I wanted something repeatable so I didn't want anything second hand or scavenged. I wanted to be able to show people ours and say 'You can have one just like it!'. There seems to be no proven way of making steel work, so there would be lots of experimenting (ie time, work, money...) in finding our own solution.

I watched Matt's video where he basically says to use glass or cast iron, and leaves me champing at the bit as he disses the idea of welding stuff onto steel because why bother, because I think there is a very valid reason to bother.

But then he suggests scouring amazon for giant cast iron skillets and grills.

And look what showed up - SEZAM  cast iron stove plate with 3 holes, 68 x 52 cm



It even has removable 'holes' so you can open the thing up and people can peer inside to see how it works!



OK so I think the intended function of those holes is somewhat different, but I can see us pulling them off for any interested visitor.

Current price is €169, which is a bit ouchy.

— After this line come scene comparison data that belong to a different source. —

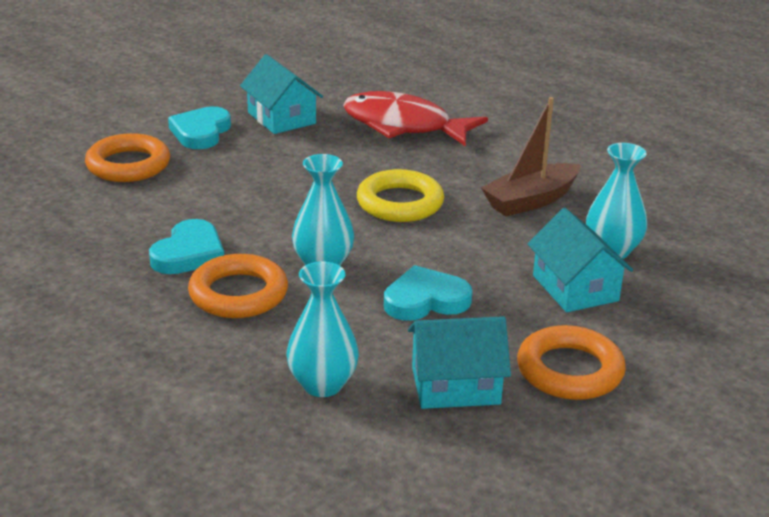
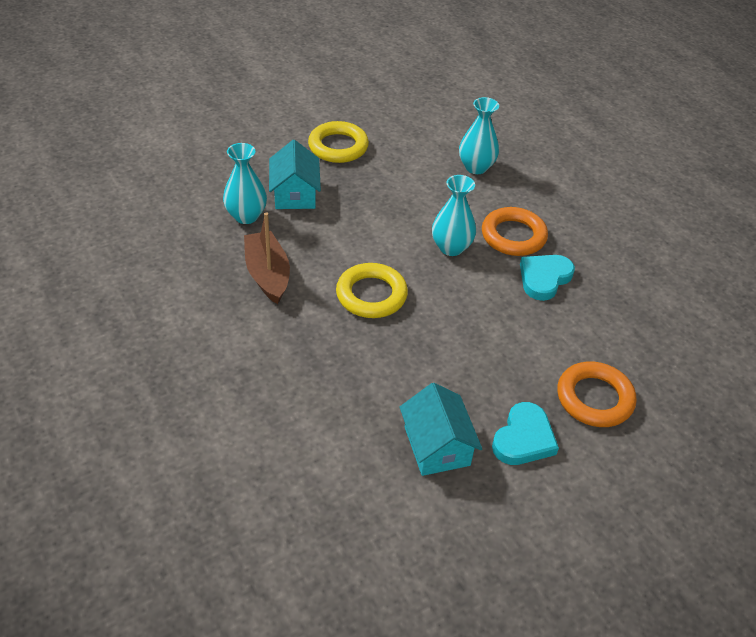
camera: 165 degrees left, 15 degrees up
red fish [343,91,488,147] -> none
turquoise heart [384,265,472,321] -> none
turquoise house [408,316,511,409] -> none
brown boat [481,97,581,216] -> brown boat turned 90 degrees counterclockwise [244,212,290,304]
orange ring [517,325,626,400] -> yellow ring [308,121,369,163]

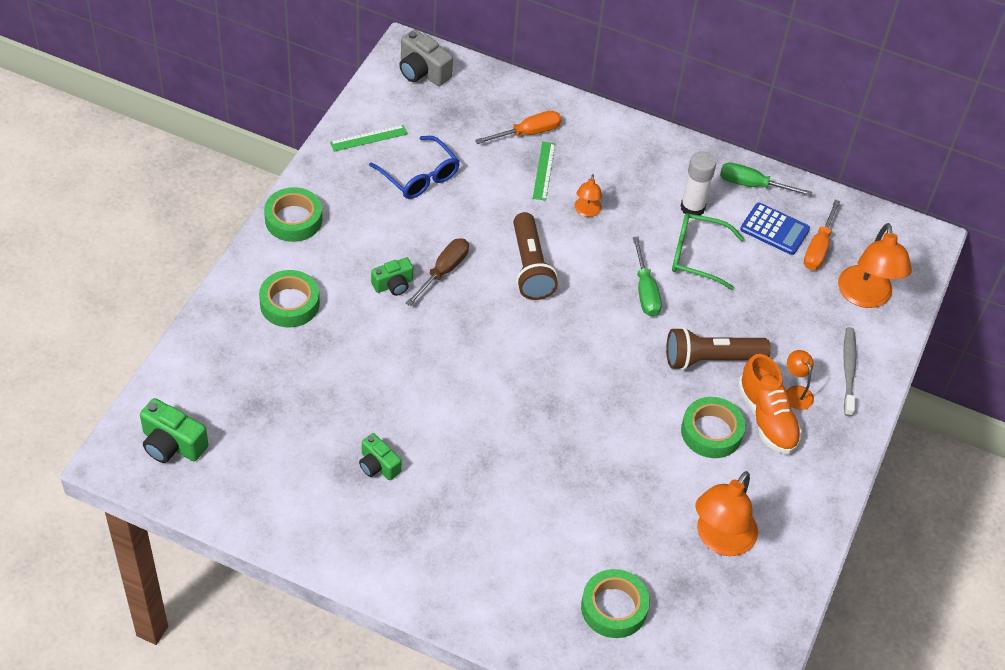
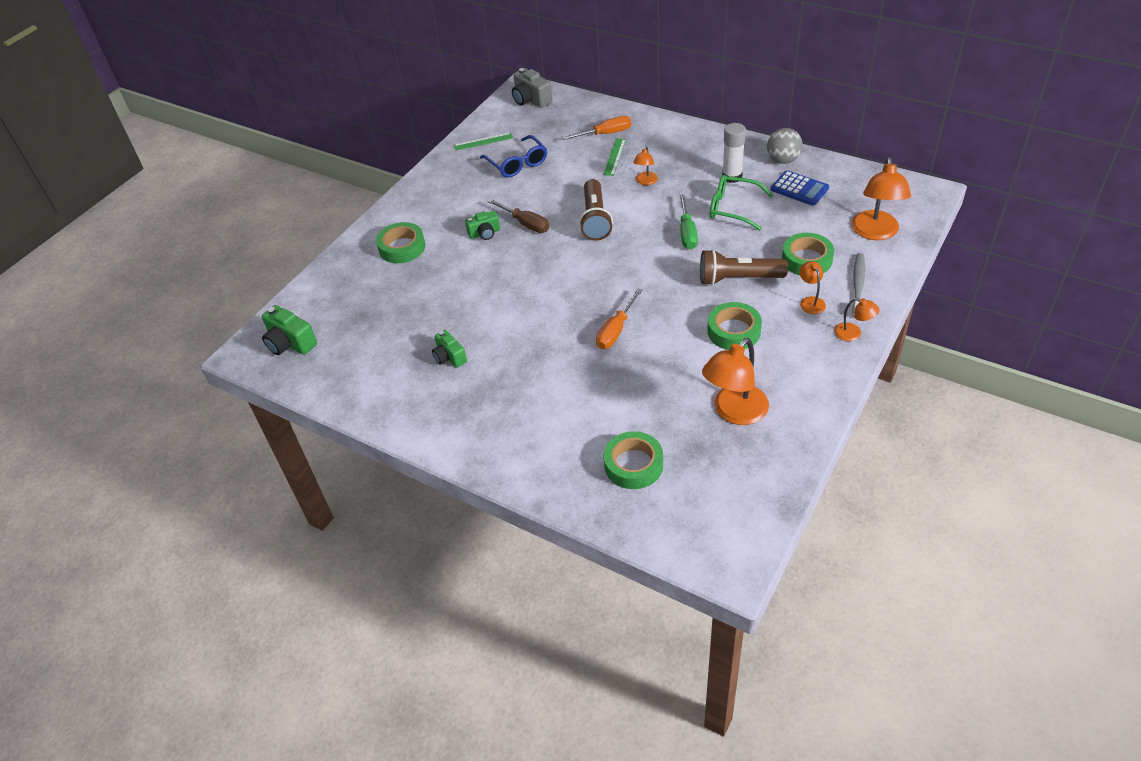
camera: 15 degrees right, 5 degrees down
green tape [264,187,322,242] -> green tape moved to [782,233,834,275]
brown screwdriver [405,238,469,306] -> brown screwdriver turned 90 degrees clockwise [487,199,550,233]
green screwdriver [720,163,812,196] -> grey ball [767,128,803,164]
orange shoe [738,354,802,454] -> none
orange screwdriver [804,200,840,270] -> orange screwdriver moved to [596,288,642,349]
none -> orange lamp [834,298,880,341]

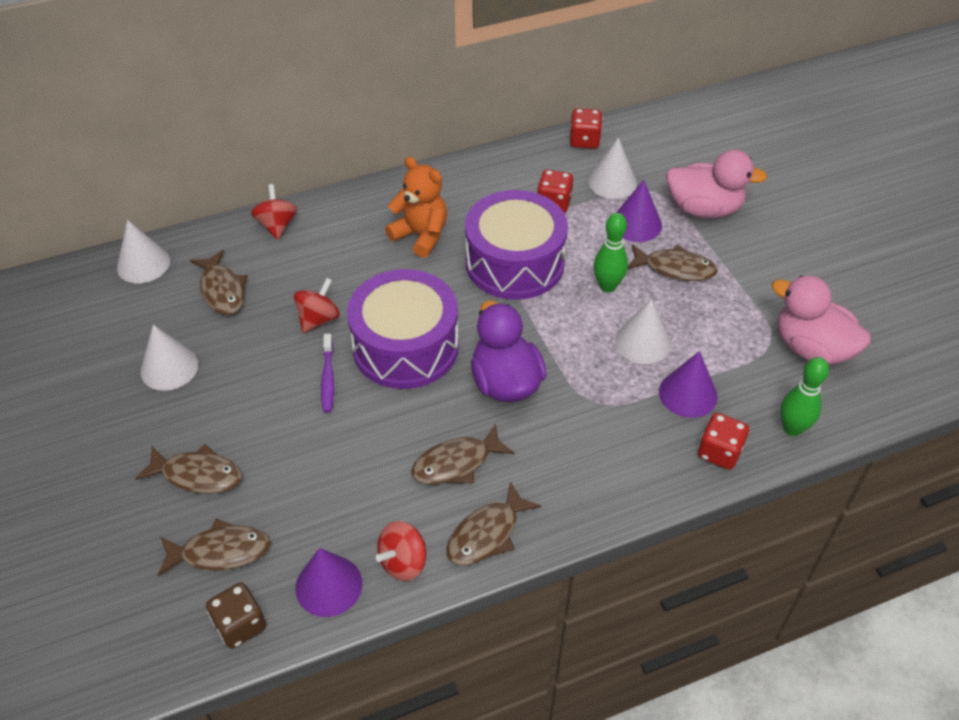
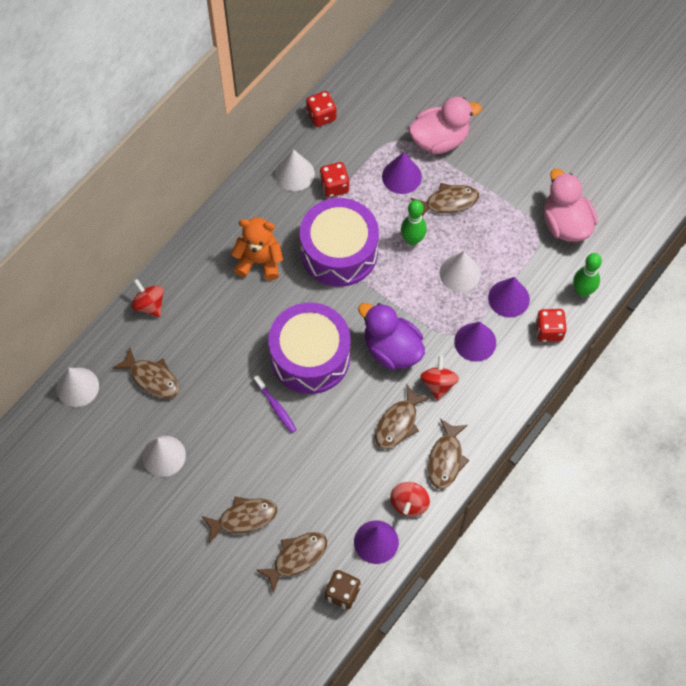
camera: 30 degrees left, 15 degrees up
red spinning top [294,278,340,333] -> red spinning top moved to [420,355,459,401]
white cone [588,137,637,199] -> white cone moved to [275,149,315,191]
pink duck [771,275,871,365] -> pink duck turned 60 degrees clockwise [544,169,598,242]
none -> purple cone [454,322,496,362]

But for the wow factor to swing people to saying 'I want one of those!', I think it's worth every cent. Anyone on a tighter budget can say 'Wow, I want one, but I'm gonna go scour scrapyards for stuff' can still do that. But my aim is to bridge the gap so that all the tinkering types can have something amazing while their more house-proud spouses can have something that ticks all their boxes too.

Here's Matt's video on cook-top options for anyone interested.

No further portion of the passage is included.